■ PAGE TEXT ■
┌──

There is more going on in the background that isnt being expanded upon and tested. Essentially it seems TR took the 1 AMD gpu thats had the roughest time out of all AMD products then used a model that brings in the boost variable and its potential problems that represents.


----------



## boulard83 (Dec 13, 2012)

HardOCP are speeking about this "smoothness" from Nvidia setup for years now. Mostly when using multiGPU setup, multi monitor being even worse. 

From Hardocp testing, you seem to need more FPS to have the same "smoothness feeling" while gaming VS Nvidia. They spoke about it lots of time on lots of reviews.


----------



## vega22 (Dec 13, 2012)

btarunr said:


> The TechReport, which adds latency-based testing in its VGA reviews, concluded in a recent retrospective review taking into account recent driver advancements, that Radeon HD 7950, despite yielding higher frame-rates than GeForce GTX 660 Ti, has higher latencies (time it takes to beam generated frames onto the display), resulting in micro-stutter. In response to the comments-drama that ensued, its reviewer did a side-by-side recording of a scene from "TESV: Skyrim" as rendered by the two graphics cards, and slowed them down with high-speed recording, at 120 FPS, and 240 FPS. In slow-motion, micro-stuttering on the Radeon HD 7950 is more apparent than on the GeForce GTX 660 Ti.

└──

■ DATA EXTRACT ■
┌──

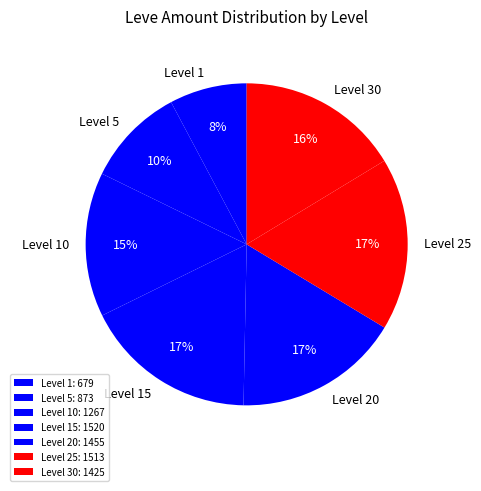

Is there a majority slice in this chart?

No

└──

■ PROBLEMS TO SOLVE ■
a – Translate this sentence from the micro-stutter thread into Spanish: "In slow-motion, micro-stuttering on the Radeon HD 7950 is more apparent than on the GeForce GTX 660 Ti."
b – Reproduce the micro-stutter thread from "## boulard83 (Dec" to "lots of reviews." word for word.

■ SOLUTIONS FOR EACH TASK ■
a – En cámara lenta, el microtartamudeo en la Radeon HD 7950 es más evidente que en la GeForce GTX 660 Ti.

b –
## boulard83 (Dec 13, 2012)

HardOCP are speeking about this "smoothness" from Nvidia setup for years now. Mostly when using multiGPU setup, multi monitor being even worse. 

From Hardocp testing, you seem to need more FPS to have the same "smoothness feeling" while gaming VS Nvidia. They spoke about it lots of time on lots of reviews.